On Thu, Nov 9, 2023 at 3:46 PM Denis V. Lunev <den@xxxxxxxxxxxxx> wrote:
>
> On 11/9/23 23:52, Jim Mattson wrote:
> > On Thu, Nov 9, 2023 at 10:18 AM Konstantin Khorenko
> > <khorenko@xxxxxxxxxxxxx> wrote:
> >> Hi All,
> >>
> >> as a followup for my patch: i have noticed that
> >> currently Intel kernel code provides an ability to detect if PMU is totally disabled for a VM
> >> (pmu->version == 0 in this case), but for AMD code pmu->version is never 0,
> >> no matter if PMU is enabled or disabled for a VM (i mean <pmu state='off'/> in the VM config which
> >> results in "-cpu pmu=off" qemu option).
> >>
> >> So the question is - is it possible to enhance the code for AMD to also honor PMU VM setting or it is
> >> impossible by design?
> > The AMD architectural specification prior to AMD PMU v2 does not allow
> > one to describe a CPU (via CPUID or MSRs) that has fewer than 4
> > general purpose PMU counters.

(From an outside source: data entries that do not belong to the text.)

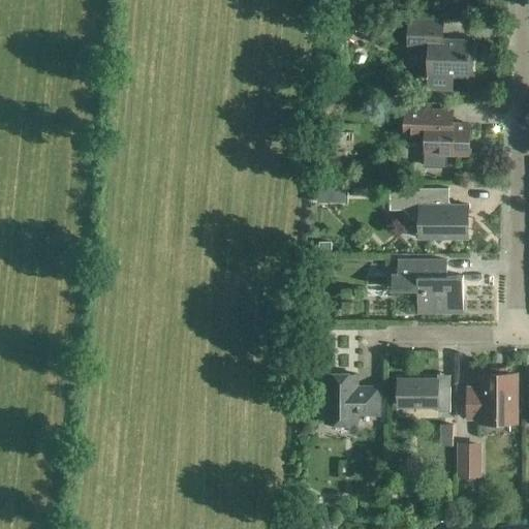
[(408,41),(429,42),(428,89),(452,90),(452,75),(471,76),(472,42),(441,41),(442,23),(409,22),(408,41)]
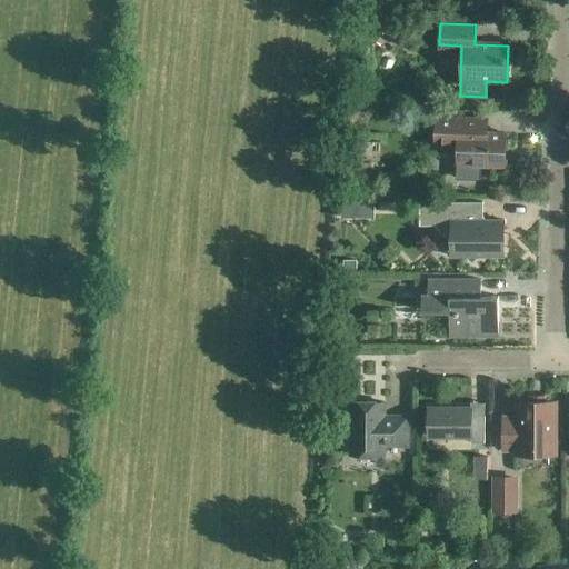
[(477,119),(436,118),(435,146),(457,146),(457,173),(476,175),(476,166),(505,167),(506,135),(477,133),(477,119)]
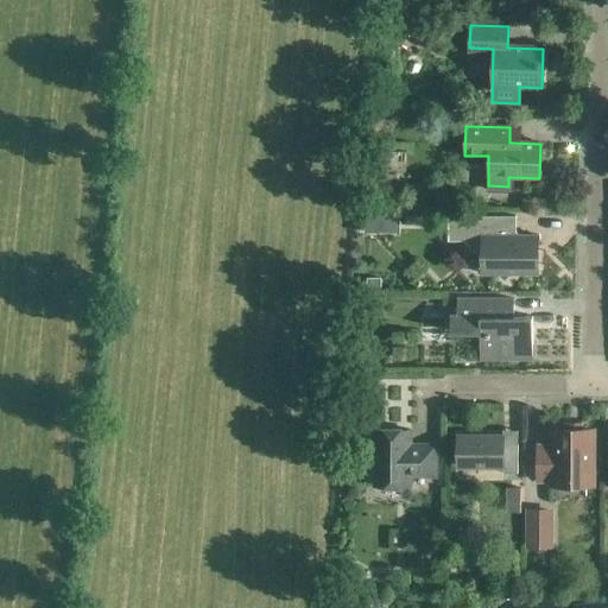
[(498,276),(505,282),(510,276),(540,276),(540,234),(518,234),(515,232),(515,217),(449,217),(449,241),(464,241),(480,259),(480,276),(498,276)]
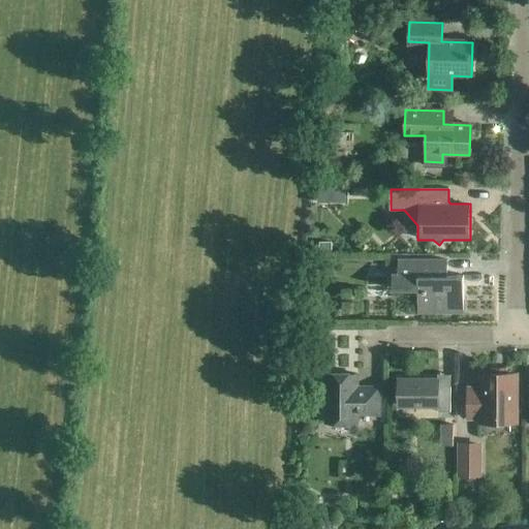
[(417,289),(417,312),(463,312),(463,276),(446,276),(446,260),(398,260),(398,274),(392,274),(392,289),(417,289)]
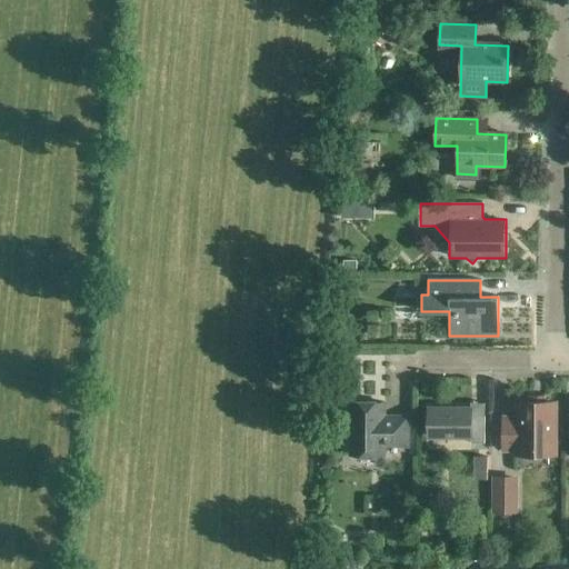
[(509,391),(519,393),(526,370),(516,367),(509,391)]
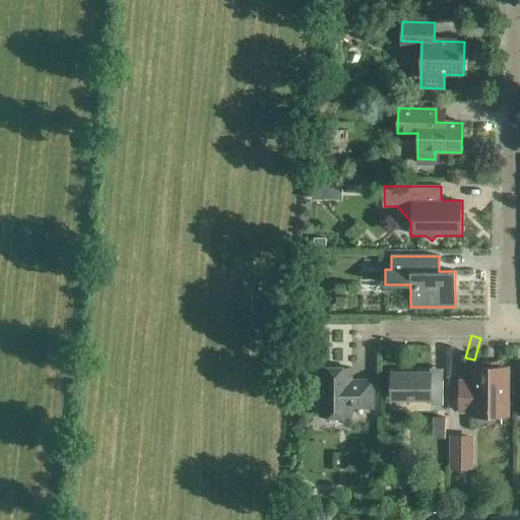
[(320,369),(320,415),(350,415),(350,408),(373,408),(373,381),(350,381),(351,369),(320,369)]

While AMD PMU v2 does allow one to
> > describe such a CPU, legacy software that knows nothing of AMD PMU v2
> > can expect four counters regardless.
> >
> > Having said that, KVM does provide a per-VM capability for disabling
> > the virtual PMU: KVM_CAP_PMU_CAPABILITY(KVM_PMU_CAP_DISABLE). See
> > section 8.35 in Documentation/virt/kvm/api.rst.
> But this means in particular that QEMU should immediately
> use this KVM_PMU_CAP_DISABLE if this capability is supported and
> PMU=off. I am not seeing this code thus I believe that we have missed
> this. I think that this change worth adding. We will measure the impact
> :-) Den

At present, KVM will still blindly cycle through each GP counter (4
minimum for AMD) until it checks vcpu->kvm->arch.enable_pmu at the top
of get_gp_pmc_amd().

Sean's proposal to clear the metadata should eliminate the overhead
for VMs with the virtual PMU disabled. My proposal should eliminate
the overhead even for VMs with the virtual PMU enabled, as long as no
counters are programmed for "instructions retired."